# Why you shouldn't order a custom cake from Wal-Mart



## Havtahava (Aug 20, 2006)

OK, so this is completely unrelated to Havanese, but that's why I posted it in the Coffee Shop forum.

I saw this on a blog tonight and had to share.

Why you shouldn't order a custom decorated cake from Wal-Mart

ound:


----------



## Beamer (Jan 29, 2007)

hahahahahaha... thats classic!

lol


----------



## susaneckert (Sep 7, 2006)

I used to work for wallie world I would never order a cake from them that is for sure the storys I know you make you sick


----------



## abuelashavanese (Mar 26, 2007)




----------



## Beamer (Jan 29, 2007)

Do tell Susan!


----------



## ama0722 (Nov 28, 2006)

OMG I work with one of those people... you have to be very careful with how you phrase things!

Amanda


----------



## susaneckert (Sep 7, 2006)

ound: Isnt that the truth ound:I worked for them for 5 years  alls I can say is I wont but food there if that means any thing


----------



## susaneckert (Sep 7, 2006)

Have you ever wonder why when you get cookies from there they are broke????
I KNOW WHY !!!! They did not come off the truck broken that is for sure, we would yell out go long ound:


----------



## Jane (Jun 2, 2007)

Oh my, that is hilarious, Kimberly!

:laugh:


----------



## Amy R. (Jul 1, 2007)

All I can say is, the schools just aren't as good as they used to be! LOL That is unbelievable, Kimberly.


----------



## Lina (Apr 26, 2007)

ound: ound: ound:

That is hilarious! Not that I needed yet ANOTHER reason not to buy from Wal-Mart...


----------



## Laurief (Nov 7, 2006)

Too too funny!


----------



## Leslie (Feb 28, 2007)

ROTFLMHO!!!ound:


----------



## irnfit (Nov 21, 2006)

HA HA HA HA HA


----------



## Doggie Nut (Oct 20, 2006)

Too funny! Just more proof why I now only shop at Target! Wal Mart needs to change the sign that says "You Are Always Next In Line @ Wal Mart" to " You Are ALWAYS In Line At Wal Mart"!!!


----------



## Paige (Sep 12, 2006)

That is sooooooooo true Vicki


----------



## pjewel (Apr 11, 2007)

That is hysterical. Sort of reminds me of some of the mistakes in real estate advertising that have you laughing your butt off.


----------



## Havtahava (Aug 20, 2006)

Geri, it is funny how things get translated into text sometimes.


----------



## LuvMyHavanese (Apr 13, 2007)

That is so funny. I make my own cakes because i am just not very trusting. I have heard some gross stories.


----------



## SMARTY (Apr 19, 2007)

That is so funny. I bet if you worked at most food places you would never eat there.


----------



## Havtahava (Aug 20, 2006)

So true, Sandi! You learn a lot when you work in food service. I can't eat any KFC after I had friends that worked there and told me stories. OK, so I don't like fried chicken anyway, but those stories have kept me away for most of 20 years.


----------



## whitBmom (Nov 27, 2006)

That is just too funny!! And rather sad that, although they were given what to write on paper, they STILL spelled it all wrong!!! ound:

Speaking of Real Estate errors, when my hubby used to work for a community paper 10 yrs ago, he did the real estate section. Well, apparently an ad ran wrong stating that an open house would run between 2-4AM!! Lets just say the owners and agent were not please because a whole bunch of bikers came knocking on their door ready for the open house right at 2AM!!! ound: That was so funny!!!


----------



## The Fussy Puppy Gang (May 21, 2007)

So true Kimberly. My DH does night deliveries to KFC's and he absolutely forbids us to eat at any of them.
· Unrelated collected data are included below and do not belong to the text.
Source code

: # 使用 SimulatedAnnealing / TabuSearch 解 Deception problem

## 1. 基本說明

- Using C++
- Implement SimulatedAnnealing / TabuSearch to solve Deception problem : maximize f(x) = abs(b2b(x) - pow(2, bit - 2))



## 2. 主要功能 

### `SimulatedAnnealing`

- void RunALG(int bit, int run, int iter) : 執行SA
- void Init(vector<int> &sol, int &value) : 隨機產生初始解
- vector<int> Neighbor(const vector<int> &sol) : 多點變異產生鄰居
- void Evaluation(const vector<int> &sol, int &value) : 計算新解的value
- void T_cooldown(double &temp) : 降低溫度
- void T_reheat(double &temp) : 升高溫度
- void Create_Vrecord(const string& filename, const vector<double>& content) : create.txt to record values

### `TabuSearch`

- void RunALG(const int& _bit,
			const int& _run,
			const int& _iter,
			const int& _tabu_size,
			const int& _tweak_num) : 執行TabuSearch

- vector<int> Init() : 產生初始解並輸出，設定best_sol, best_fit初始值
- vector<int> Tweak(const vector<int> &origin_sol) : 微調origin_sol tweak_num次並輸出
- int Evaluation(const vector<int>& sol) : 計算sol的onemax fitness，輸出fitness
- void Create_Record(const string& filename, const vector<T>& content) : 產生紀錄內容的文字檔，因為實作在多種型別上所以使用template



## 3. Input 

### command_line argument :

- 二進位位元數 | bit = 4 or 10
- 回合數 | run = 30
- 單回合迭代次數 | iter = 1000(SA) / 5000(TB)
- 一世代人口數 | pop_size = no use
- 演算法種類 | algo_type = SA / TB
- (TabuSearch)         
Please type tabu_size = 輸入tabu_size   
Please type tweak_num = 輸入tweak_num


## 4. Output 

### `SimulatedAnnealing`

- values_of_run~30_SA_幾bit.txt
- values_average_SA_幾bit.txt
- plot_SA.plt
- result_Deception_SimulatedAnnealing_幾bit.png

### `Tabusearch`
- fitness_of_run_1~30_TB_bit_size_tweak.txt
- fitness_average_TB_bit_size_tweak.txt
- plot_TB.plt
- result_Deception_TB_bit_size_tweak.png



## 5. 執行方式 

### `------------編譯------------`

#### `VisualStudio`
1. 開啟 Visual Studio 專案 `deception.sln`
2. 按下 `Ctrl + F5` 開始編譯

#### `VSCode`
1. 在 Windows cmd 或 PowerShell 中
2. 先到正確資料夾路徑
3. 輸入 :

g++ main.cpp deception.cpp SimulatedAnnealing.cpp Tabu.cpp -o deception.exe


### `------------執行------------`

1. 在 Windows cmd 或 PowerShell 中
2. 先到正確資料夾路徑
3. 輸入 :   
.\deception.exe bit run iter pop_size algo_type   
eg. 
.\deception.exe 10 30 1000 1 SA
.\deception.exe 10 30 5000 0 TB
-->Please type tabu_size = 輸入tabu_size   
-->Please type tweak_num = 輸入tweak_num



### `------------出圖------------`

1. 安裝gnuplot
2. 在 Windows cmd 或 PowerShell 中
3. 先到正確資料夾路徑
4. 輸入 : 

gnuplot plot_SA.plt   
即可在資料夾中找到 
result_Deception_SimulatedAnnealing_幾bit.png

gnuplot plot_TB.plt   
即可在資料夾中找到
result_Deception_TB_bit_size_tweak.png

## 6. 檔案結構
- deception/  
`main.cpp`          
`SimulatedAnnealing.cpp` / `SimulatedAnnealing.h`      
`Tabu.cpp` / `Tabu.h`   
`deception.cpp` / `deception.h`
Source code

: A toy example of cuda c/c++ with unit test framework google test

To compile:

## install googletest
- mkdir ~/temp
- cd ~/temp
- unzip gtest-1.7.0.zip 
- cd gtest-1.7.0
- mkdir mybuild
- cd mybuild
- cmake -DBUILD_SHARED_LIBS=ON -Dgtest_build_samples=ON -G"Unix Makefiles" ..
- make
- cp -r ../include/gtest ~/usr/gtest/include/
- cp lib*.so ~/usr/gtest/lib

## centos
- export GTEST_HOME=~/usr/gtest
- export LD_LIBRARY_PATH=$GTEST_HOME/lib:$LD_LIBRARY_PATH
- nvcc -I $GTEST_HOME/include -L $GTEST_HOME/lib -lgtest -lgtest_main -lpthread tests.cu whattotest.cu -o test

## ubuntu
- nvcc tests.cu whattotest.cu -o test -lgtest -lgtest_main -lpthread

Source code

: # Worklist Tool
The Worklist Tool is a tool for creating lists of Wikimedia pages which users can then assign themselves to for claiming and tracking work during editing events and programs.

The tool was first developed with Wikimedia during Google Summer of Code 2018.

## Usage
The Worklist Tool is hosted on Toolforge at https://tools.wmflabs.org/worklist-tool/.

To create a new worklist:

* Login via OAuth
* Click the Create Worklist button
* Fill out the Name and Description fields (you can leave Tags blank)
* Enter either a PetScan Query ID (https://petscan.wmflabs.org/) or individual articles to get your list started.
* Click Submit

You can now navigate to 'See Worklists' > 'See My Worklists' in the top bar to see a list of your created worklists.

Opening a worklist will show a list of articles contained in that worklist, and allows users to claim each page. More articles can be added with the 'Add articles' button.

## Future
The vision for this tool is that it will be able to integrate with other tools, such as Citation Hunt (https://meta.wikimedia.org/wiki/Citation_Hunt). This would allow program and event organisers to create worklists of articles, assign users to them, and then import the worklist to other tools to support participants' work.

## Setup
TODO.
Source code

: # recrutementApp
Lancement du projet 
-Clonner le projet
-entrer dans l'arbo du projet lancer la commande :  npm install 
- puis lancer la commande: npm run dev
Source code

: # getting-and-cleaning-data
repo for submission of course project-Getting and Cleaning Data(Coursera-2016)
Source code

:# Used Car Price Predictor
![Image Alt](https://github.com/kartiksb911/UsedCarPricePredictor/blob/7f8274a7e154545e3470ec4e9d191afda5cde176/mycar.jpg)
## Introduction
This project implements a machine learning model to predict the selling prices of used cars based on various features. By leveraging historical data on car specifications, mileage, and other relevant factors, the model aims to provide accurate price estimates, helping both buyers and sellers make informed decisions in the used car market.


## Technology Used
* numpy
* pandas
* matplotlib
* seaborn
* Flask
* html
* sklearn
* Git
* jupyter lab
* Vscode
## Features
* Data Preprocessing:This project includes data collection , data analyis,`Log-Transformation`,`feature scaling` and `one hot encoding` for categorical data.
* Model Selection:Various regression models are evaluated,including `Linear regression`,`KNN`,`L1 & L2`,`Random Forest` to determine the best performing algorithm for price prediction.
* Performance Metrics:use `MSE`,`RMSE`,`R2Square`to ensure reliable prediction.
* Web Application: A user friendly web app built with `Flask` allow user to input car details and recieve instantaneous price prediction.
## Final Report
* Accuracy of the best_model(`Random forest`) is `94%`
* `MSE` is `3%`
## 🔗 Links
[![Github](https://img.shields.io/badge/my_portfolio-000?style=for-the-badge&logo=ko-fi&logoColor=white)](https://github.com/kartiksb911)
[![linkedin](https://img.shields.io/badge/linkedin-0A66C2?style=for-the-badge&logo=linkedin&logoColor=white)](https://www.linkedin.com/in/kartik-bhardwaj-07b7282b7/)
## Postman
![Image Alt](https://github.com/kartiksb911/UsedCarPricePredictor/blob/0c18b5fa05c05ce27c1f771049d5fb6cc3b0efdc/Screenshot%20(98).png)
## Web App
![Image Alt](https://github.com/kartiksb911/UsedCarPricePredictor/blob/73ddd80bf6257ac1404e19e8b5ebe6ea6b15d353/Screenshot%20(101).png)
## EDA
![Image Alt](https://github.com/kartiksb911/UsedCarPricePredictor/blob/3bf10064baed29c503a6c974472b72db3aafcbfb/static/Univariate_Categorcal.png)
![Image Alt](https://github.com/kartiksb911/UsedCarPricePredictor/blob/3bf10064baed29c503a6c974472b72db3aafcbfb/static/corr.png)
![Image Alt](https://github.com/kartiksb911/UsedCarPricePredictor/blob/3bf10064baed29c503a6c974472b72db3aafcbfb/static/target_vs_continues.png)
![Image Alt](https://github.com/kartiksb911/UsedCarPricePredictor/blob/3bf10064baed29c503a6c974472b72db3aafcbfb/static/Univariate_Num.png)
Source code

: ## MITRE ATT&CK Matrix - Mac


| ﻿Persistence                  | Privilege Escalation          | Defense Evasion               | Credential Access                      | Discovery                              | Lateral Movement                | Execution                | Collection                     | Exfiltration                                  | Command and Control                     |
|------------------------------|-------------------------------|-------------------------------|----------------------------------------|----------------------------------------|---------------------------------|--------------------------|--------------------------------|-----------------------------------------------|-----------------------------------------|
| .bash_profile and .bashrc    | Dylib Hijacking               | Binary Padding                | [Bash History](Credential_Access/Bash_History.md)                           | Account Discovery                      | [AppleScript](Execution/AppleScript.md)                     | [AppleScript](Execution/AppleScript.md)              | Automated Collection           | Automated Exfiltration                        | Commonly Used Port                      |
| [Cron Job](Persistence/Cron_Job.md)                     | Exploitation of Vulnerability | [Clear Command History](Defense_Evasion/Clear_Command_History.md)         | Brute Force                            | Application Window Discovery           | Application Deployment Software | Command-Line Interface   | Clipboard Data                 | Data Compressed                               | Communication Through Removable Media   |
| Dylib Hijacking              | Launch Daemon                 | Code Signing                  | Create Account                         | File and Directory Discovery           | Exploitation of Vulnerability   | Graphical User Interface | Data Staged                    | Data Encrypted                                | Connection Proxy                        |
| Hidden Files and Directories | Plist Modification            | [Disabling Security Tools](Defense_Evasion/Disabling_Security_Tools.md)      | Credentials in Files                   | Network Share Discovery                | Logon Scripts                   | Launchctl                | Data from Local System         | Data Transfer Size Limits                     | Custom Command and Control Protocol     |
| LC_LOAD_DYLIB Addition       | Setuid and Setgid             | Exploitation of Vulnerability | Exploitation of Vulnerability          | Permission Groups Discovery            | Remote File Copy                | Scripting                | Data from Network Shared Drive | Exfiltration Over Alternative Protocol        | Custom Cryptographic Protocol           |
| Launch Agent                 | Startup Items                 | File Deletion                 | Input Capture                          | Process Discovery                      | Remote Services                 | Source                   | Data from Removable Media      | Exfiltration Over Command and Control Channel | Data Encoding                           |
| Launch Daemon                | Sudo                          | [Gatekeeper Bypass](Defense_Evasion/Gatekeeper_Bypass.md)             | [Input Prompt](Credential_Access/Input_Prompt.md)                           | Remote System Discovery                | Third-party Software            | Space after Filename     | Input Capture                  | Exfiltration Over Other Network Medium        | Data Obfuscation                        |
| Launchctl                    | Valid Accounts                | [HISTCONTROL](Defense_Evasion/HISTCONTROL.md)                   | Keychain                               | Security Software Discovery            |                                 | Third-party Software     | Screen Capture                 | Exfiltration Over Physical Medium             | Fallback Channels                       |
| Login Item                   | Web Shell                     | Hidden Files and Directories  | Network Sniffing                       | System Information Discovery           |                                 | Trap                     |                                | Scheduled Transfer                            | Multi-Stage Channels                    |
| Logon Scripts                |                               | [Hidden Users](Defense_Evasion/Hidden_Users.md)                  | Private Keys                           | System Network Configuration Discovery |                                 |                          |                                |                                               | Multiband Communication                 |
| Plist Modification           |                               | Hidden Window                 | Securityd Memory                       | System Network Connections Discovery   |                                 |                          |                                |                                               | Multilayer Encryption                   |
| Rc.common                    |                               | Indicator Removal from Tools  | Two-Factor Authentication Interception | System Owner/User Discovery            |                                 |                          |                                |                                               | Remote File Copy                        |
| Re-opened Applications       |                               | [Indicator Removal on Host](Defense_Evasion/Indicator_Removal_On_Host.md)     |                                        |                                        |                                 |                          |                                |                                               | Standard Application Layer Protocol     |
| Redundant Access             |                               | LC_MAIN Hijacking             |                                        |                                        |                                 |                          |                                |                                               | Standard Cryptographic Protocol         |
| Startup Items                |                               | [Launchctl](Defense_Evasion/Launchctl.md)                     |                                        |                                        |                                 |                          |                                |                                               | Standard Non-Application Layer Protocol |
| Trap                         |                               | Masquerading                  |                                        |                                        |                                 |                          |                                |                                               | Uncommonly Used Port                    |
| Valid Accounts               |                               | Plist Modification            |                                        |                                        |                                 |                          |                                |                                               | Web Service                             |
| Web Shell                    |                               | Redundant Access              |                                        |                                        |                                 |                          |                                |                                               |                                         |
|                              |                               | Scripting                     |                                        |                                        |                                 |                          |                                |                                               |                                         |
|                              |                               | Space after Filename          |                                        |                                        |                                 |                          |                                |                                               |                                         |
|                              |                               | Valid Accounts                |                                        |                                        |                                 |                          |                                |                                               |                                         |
Some of the other fast food chains he delivers to are reliably clean and well kept, so those aren't on his 'stay away' list.

Wanda


----------



## Cosmosmom (Jan 12, 2007)

Oh My .. 
Talk About writing down everything that is said .. Lets just cover all the bases and do not even try and use your noodle ..
I have said it before - we are wal mart deprived .. So We have to go to Target .. no cakes there ..
I will say for anyone who lives in the Bay Area - there is a Bakery called Sweet Things in Tiburon at the Cove Shopping in centre and they make a carrot cake that is to die for .. And they never get the message wrong .. well almost never and if they do it is redone in an instant . 
Also they have the best apple and pumpkin pie better than I can make from Scratch .. You got it - I never make it from scratch anymore ..


----------